Pour l’édition 2023, avez-vous réussi le pari de faire acheter des billets à des personnes qui ne vont pas d’habitude en festival ?
Les codes postaux des commandes nous l’ont confirmé, mais on l’a surtout ressenti à travers les commentaires sous nos publications. Par exemple, quand on a partagé le line up et la division entre les différentes scènes, plein de personnes demandaient pourquoi il y avait des artistes en même temps que d’autres, et comment être partout à la fois. On ressentait, lorsqu’on ne nous le disait pas frontalement, que c’était le premier de beaucoup de jeunes. L’année dernière, c’était à Choisy-le-Roi, dans le 94, et 70 % des acteurs du festival venaient du Val-de-Marne : les associations, les bénévoles, la production, la nourriture…
Comment s’assurer que les billets ne soient pas raflés par les habitué·e·s des festivals ?
Tu ne peux pas sélectionner. La programmation parle à beaucoup de monde. Cette année, on est en mesure d’accueillir 23 000 personnes par jour. Yardland ne ferme ses portes à personne, c’est aussi important qu’il parle à tout le monde.
L’associatif, pôle majeur de la vie en banlieue, est aussi mis en avant. C’était important pour vous ?

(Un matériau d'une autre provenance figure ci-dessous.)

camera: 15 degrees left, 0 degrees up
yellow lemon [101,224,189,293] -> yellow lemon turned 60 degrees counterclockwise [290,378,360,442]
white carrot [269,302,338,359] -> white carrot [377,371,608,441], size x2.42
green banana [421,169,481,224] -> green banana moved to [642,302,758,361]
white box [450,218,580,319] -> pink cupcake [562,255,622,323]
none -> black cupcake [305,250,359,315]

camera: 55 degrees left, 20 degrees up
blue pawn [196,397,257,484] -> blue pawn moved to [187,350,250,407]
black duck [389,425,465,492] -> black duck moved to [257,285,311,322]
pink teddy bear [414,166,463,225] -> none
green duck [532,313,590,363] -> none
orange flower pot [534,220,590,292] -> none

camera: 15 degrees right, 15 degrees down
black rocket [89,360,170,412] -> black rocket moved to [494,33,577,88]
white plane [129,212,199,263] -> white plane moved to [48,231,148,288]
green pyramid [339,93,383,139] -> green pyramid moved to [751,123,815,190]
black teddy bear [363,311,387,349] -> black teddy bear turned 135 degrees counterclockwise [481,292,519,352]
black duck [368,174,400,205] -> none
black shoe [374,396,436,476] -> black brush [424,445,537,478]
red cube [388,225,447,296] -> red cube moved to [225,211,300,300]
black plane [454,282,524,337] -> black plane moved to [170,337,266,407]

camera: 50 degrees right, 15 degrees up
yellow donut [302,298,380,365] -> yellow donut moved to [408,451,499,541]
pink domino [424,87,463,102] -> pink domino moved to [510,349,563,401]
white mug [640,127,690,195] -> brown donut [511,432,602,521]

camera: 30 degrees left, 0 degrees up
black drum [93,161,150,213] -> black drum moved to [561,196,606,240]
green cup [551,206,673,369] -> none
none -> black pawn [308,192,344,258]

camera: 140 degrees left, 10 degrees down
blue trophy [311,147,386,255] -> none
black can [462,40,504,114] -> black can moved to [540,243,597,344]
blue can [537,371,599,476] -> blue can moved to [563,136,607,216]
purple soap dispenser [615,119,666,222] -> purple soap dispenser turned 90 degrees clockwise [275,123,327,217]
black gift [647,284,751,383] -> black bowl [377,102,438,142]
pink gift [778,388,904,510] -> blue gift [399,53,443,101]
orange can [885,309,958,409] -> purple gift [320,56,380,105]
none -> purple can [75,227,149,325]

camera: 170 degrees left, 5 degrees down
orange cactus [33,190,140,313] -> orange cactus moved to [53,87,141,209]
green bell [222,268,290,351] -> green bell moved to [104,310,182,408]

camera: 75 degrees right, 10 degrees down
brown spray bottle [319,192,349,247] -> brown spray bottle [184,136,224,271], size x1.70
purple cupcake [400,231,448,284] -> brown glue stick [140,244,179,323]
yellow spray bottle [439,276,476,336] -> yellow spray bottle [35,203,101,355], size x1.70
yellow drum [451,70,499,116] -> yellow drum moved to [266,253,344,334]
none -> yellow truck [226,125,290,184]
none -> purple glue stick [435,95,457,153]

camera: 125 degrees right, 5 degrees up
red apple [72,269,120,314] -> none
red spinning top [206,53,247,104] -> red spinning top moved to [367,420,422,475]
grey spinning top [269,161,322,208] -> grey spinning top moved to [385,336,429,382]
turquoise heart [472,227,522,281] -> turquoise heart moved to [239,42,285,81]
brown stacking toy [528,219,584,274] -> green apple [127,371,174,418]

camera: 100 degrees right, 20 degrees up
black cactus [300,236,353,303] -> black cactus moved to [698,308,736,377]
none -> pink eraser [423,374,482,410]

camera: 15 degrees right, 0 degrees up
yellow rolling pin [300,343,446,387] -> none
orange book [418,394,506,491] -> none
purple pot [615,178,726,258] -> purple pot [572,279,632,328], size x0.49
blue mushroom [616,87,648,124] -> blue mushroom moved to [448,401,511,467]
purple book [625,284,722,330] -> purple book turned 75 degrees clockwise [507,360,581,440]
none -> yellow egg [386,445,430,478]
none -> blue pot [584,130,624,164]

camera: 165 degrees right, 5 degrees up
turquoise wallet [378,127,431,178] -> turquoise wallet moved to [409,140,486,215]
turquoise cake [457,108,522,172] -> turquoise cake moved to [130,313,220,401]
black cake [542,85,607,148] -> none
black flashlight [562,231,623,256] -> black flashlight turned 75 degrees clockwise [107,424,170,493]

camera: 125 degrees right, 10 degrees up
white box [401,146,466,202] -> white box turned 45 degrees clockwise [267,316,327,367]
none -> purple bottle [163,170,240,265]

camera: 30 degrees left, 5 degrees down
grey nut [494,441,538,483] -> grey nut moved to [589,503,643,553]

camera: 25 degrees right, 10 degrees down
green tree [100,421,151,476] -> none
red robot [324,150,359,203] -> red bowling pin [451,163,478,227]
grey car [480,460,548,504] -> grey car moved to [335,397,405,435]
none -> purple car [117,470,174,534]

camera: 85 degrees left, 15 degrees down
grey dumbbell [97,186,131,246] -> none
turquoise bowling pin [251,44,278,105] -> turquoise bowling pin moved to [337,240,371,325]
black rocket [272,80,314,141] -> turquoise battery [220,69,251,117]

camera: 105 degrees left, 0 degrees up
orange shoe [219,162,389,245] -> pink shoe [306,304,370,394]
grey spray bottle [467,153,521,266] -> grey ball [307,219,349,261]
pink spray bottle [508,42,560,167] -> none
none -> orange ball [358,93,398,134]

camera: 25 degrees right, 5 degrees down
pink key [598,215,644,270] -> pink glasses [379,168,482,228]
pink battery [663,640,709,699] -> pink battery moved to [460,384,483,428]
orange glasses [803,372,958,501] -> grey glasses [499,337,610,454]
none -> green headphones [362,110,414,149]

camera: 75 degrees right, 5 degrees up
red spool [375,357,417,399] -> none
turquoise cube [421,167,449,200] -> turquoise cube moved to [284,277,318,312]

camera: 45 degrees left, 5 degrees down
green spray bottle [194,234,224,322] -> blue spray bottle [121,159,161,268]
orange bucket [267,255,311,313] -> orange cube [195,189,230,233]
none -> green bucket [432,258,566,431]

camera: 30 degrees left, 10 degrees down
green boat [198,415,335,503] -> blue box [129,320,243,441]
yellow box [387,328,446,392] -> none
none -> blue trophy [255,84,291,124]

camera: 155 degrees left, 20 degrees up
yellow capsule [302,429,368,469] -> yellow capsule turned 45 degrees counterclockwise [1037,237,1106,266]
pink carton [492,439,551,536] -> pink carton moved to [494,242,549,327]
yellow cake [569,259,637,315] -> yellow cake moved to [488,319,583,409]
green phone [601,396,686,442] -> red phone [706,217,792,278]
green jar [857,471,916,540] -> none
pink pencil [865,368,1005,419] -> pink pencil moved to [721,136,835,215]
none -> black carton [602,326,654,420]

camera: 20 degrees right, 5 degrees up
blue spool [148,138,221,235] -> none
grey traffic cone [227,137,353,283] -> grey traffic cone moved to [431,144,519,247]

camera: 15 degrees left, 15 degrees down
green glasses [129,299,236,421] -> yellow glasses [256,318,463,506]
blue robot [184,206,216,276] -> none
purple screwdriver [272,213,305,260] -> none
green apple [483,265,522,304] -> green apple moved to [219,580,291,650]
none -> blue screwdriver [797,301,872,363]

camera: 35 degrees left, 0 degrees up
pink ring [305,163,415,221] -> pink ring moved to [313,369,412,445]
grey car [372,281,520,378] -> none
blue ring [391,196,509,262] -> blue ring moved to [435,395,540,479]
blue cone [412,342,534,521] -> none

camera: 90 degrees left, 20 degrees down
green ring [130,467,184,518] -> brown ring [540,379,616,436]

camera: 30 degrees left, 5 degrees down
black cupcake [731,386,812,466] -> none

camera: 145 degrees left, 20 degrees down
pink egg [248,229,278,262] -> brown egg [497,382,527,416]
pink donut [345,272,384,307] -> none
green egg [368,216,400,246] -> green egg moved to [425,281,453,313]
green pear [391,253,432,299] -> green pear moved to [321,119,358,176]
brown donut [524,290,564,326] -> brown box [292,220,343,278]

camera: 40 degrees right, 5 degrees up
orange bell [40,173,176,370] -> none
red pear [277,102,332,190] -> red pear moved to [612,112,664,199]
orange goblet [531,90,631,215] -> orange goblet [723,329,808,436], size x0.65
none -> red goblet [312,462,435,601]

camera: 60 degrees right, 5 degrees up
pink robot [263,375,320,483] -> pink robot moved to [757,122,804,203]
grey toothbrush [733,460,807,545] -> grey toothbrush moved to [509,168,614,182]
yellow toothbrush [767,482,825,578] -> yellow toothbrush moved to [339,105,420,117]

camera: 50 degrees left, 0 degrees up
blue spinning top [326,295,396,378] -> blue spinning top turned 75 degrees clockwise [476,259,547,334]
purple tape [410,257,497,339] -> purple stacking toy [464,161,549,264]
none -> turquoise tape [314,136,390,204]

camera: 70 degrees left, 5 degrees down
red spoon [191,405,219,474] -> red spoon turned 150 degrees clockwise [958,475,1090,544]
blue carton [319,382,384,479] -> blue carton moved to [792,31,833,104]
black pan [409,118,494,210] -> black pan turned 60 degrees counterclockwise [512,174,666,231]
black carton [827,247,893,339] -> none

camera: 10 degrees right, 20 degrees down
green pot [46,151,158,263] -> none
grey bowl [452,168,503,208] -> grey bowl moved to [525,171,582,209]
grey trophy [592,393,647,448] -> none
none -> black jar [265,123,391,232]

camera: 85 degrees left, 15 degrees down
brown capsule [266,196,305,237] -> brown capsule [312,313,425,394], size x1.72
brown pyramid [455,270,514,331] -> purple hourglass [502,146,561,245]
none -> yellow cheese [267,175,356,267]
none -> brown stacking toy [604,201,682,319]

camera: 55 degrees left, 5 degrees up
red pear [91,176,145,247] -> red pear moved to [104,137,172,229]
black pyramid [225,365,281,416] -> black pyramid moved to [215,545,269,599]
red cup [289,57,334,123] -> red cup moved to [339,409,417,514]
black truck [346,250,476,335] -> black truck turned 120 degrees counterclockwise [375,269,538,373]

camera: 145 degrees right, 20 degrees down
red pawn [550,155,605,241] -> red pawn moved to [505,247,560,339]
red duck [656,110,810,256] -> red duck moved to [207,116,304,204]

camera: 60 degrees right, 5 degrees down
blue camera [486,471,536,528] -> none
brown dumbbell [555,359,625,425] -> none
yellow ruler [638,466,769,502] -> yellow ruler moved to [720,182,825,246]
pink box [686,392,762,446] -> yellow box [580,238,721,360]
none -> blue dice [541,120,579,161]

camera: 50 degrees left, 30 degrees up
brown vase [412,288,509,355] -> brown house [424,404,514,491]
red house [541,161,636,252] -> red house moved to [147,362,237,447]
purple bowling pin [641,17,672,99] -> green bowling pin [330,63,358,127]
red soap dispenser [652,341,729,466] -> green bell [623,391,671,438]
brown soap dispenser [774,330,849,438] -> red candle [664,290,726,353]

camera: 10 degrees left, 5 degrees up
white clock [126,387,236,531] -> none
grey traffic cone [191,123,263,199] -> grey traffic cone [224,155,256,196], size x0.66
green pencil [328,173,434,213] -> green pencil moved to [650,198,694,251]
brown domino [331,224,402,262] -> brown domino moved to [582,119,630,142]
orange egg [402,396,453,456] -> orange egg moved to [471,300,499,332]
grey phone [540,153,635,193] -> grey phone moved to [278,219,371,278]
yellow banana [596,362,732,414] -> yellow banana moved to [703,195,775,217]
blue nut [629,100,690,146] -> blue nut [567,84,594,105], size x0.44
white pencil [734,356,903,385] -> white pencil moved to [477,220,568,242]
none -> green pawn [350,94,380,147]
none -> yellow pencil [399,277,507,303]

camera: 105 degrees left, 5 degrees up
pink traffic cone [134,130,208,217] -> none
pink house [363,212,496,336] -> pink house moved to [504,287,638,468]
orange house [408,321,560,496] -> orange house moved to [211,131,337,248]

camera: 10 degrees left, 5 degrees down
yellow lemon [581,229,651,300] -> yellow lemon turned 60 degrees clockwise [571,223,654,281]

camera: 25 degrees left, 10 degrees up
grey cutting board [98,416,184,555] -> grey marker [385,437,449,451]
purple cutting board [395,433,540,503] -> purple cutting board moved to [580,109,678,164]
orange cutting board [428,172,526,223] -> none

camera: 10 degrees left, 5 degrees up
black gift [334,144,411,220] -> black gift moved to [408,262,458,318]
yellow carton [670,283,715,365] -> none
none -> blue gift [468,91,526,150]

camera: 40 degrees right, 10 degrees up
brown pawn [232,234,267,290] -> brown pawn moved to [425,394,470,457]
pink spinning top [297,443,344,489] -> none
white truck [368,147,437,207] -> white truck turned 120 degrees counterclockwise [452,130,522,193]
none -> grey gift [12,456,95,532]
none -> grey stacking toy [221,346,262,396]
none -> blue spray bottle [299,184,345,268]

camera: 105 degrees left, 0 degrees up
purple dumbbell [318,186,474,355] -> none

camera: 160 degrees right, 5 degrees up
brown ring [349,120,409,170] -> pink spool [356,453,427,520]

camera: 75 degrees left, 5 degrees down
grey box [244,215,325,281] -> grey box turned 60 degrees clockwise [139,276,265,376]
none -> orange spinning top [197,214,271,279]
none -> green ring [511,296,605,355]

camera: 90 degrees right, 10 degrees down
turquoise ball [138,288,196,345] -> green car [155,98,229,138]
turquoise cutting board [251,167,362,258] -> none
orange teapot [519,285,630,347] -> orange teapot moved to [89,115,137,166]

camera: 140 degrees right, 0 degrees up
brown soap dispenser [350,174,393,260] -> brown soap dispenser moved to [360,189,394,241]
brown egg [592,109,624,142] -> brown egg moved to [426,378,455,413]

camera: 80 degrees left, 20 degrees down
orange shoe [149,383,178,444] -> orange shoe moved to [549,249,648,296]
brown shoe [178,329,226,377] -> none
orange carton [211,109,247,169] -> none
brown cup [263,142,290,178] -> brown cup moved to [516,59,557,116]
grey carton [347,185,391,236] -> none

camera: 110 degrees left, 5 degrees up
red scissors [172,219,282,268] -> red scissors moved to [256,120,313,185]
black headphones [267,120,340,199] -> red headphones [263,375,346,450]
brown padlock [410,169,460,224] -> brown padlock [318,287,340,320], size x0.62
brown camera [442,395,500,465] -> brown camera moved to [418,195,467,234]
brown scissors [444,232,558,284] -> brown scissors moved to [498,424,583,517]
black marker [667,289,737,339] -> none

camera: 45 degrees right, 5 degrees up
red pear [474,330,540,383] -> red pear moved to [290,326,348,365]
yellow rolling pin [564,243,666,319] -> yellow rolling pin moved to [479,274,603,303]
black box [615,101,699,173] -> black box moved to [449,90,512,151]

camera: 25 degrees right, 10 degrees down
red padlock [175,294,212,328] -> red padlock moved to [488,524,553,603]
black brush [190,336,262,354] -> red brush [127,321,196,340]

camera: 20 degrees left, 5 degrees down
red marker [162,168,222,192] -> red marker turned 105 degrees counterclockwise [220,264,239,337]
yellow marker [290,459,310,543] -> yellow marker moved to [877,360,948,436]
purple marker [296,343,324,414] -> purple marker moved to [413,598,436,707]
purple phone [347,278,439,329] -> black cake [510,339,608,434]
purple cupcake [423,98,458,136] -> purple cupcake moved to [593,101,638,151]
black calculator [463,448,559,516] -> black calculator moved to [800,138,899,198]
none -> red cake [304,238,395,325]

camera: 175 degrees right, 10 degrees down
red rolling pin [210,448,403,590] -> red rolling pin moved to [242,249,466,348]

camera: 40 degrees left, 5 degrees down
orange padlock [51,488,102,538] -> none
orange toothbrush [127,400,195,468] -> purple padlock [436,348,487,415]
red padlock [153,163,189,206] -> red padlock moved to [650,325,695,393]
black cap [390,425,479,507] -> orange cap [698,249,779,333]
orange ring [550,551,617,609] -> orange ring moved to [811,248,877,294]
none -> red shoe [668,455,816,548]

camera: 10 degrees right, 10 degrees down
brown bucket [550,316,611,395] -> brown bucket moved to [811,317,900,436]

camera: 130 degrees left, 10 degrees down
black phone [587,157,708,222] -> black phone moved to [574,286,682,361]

C’est le cœur du festival. Il y a un espace au centre de l’Hippodrome qui regroupe une quinzaine d’associations. Toutes vont pouvoir faire de la sensibilisation sur leur sujet de prédilection comme elles le souhaitent. Elles ne paient pas leur emplacement, et elles reçoivent chacune des invitations qu'elles pourront distribuer aux personnes proches de leur cause. On participe aussi à les faire grandir, en les aidant sur la communication, à produire des contenus… L’année dernière, toute l’équipe de l’Alésia FC, partenaire de Yard, a été invitée ainsi que tous les gagnants de la CAN du 18e arrondissement. C’est important pour nous qu’ils vivent l’expérience. On sait qu’ils n’auraient pas pris de billets sans ça.